Cochrane Deutschland kritisiert schlechte Studienlage zu Corona-Maßnahmen

Welche Corona-Maßnahmen sinnvoll waren – darüber gibt es bis heute kaum gut gemachte Studien – Foto: © Adobe Stock/ Bihlmayerfotografie
Es ist von einem „Versagen der internationalen Forschungsgemeinschaft“ die Rede. Im jüngsten Cochrane Review sparen die Autoren nicht an Kritik. Denn was sie bei dem Versuch, Corona-Maßnahmen am Arbeitsplatz zu evaluieren, vorgefunden haben, ist mehr als dürftig: Bis zum Stichtag im September 2021 fanden die Forscher nur eine einzige brauchbare Studie zum Thema.

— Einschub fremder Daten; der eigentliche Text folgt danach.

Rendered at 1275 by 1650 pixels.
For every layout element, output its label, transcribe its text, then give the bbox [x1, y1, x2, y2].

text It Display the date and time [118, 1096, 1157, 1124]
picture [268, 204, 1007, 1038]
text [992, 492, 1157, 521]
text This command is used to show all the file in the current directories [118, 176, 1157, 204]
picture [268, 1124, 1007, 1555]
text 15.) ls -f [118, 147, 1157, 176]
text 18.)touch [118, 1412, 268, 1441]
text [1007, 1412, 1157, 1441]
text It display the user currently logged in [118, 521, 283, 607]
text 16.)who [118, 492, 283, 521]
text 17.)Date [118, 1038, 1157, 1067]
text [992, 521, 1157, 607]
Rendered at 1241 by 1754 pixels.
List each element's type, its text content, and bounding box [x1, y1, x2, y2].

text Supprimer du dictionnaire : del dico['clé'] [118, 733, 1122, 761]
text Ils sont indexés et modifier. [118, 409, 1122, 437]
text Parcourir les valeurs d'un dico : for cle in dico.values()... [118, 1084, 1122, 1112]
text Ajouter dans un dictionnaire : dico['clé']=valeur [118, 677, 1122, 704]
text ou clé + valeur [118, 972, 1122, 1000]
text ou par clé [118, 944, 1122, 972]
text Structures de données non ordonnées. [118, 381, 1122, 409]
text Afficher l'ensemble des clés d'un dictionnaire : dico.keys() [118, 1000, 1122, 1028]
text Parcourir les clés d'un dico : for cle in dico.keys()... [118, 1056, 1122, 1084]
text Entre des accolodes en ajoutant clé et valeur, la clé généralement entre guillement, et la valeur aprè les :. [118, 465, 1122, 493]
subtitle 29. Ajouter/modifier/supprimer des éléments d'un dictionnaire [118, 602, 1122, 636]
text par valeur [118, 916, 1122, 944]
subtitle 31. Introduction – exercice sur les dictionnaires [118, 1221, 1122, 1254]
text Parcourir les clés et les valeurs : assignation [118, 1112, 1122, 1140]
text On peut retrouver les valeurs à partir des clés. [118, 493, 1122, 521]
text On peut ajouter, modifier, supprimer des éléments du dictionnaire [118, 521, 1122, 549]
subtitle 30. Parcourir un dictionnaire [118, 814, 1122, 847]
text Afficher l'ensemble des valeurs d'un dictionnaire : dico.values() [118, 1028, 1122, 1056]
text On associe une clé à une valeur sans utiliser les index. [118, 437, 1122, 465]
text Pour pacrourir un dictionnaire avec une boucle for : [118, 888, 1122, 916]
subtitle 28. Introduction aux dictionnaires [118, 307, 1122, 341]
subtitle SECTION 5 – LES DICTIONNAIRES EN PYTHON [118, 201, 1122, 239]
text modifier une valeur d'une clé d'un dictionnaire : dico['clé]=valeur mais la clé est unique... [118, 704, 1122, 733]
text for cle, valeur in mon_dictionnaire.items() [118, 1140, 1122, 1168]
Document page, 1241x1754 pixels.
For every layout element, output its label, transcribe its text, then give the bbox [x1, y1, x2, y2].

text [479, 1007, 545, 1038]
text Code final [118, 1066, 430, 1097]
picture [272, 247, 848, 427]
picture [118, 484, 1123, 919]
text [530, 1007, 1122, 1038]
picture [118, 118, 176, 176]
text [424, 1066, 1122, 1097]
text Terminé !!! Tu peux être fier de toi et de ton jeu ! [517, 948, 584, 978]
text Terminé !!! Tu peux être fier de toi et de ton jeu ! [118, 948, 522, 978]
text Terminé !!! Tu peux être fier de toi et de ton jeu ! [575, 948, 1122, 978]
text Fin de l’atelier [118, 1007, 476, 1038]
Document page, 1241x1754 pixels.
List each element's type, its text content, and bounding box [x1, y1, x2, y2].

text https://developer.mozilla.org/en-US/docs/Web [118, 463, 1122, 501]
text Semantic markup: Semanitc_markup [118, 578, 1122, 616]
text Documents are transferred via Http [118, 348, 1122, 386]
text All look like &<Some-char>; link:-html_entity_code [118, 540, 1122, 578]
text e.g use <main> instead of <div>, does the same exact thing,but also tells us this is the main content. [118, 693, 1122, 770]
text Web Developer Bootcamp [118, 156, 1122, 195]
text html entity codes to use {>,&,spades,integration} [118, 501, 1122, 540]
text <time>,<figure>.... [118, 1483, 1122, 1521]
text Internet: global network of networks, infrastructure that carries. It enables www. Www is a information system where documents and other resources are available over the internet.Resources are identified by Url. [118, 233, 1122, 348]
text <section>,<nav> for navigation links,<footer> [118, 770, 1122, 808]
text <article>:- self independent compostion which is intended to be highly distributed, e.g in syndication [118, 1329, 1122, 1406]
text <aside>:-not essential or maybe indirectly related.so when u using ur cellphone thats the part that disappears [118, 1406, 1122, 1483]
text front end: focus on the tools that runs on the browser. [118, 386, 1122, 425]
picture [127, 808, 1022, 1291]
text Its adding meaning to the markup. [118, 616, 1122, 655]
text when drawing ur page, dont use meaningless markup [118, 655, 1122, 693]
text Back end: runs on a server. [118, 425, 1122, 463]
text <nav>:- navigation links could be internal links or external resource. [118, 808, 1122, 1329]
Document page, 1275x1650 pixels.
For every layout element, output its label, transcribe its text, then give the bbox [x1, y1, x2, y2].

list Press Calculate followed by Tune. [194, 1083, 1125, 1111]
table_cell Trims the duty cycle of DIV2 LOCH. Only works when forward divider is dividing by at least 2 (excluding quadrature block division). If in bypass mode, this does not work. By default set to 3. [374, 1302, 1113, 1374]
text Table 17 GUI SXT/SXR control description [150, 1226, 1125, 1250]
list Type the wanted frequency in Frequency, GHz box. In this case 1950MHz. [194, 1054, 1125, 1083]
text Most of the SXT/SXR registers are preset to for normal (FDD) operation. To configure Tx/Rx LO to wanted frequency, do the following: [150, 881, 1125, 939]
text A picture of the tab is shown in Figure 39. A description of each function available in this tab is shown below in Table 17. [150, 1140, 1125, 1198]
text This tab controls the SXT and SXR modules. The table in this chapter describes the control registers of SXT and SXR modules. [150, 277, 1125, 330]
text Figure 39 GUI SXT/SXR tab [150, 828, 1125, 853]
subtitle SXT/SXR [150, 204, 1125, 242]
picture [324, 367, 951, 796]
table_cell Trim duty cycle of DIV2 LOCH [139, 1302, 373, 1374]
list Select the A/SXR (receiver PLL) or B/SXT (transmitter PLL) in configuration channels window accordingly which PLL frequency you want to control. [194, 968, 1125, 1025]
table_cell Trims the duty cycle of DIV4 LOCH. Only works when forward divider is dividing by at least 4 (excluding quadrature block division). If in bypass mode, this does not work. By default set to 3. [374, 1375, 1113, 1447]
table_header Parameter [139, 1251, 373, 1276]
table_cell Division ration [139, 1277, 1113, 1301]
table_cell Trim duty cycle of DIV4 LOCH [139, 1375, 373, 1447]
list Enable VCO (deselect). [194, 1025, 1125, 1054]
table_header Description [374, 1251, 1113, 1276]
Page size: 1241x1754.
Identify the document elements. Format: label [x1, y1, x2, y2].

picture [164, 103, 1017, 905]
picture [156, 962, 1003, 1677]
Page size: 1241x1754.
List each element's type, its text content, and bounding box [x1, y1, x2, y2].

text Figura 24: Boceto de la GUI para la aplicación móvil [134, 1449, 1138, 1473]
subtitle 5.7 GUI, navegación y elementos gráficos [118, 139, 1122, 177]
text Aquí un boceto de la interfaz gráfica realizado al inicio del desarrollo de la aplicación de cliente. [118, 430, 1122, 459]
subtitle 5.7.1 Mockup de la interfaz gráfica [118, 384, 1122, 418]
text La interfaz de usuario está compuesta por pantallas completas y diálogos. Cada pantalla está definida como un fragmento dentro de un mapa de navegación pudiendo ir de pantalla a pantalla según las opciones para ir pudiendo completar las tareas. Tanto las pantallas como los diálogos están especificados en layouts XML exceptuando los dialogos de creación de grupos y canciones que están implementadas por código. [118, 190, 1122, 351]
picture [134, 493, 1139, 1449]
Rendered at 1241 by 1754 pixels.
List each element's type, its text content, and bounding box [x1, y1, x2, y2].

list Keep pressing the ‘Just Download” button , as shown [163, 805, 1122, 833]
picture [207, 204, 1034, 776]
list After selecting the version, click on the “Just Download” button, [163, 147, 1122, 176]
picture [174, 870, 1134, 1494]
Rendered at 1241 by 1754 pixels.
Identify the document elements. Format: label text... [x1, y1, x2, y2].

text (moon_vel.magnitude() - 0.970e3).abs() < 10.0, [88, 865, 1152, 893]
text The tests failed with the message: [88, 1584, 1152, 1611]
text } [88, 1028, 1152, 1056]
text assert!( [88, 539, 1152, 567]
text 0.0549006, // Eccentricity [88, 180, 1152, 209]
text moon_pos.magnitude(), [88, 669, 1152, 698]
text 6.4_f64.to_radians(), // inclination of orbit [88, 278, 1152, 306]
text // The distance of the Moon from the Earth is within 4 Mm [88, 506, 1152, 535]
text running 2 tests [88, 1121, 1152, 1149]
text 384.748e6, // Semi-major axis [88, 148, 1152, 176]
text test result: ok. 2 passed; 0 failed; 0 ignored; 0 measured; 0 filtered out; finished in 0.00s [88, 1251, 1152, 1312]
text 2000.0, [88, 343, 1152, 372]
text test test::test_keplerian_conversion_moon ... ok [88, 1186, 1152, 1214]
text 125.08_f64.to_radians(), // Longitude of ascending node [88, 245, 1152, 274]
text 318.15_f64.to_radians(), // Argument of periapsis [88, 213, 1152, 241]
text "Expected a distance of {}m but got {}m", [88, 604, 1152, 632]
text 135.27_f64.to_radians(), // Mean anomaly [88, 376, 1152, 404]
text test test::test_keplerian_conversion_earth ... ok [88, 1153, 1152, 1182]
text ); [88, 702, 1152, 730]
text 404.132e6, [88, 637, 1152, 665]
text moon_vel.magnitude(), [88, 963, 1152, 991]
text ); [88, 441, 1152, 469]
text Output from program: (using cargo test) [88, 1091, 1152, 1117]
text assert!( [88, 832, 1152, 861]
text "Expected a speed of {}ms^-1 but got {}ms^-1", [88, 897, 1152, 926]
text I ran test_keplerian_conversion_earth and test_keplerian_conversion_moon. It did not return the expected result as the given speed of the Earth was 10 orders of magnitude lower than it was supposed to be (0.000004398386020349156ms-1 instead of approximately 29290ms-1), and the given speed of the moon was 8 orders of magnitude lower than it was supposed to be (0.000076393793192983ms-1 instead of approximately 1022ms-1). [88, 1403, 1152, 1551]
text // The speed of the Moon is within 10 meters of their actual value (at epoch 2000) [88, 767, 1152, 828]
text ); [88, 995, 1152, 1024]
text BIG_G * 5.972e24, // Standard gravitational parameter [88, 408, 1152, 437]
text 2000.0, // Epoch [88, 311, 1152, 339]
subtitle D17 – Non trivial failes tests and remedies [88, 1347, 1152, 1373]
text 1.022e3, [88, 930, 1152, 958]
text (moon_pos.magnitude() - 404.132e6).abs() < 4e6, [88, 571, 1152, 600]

Studien ohne Kontrollgruppe nicht aussagekräftig
Dabei waren die sonst üblichen Anforderungen an die Studien ohnehin schon herabgesetzt. „Wir haben für die Aufnahme einer Studie in den Review lediglich verlangt, dass es eine Kontrollgruppe gab, in der die interessierende Maßnahme nicht angewendet wurde“, sagt Jos Verbeek, Koautor des Reviews. Vorgefunden hätte man jedoch hauptsächlich einfache Fallstudien ohne Kontrollgruppe. Eine Kontrollgruppe, in der die fragliche Maßnahme nicht angewendet wurde, sei jedoch zwingend, „um Rückschlüsse auf die Wirksamkeit einer Maßnahme ziehen zu können“, betont Verbeek.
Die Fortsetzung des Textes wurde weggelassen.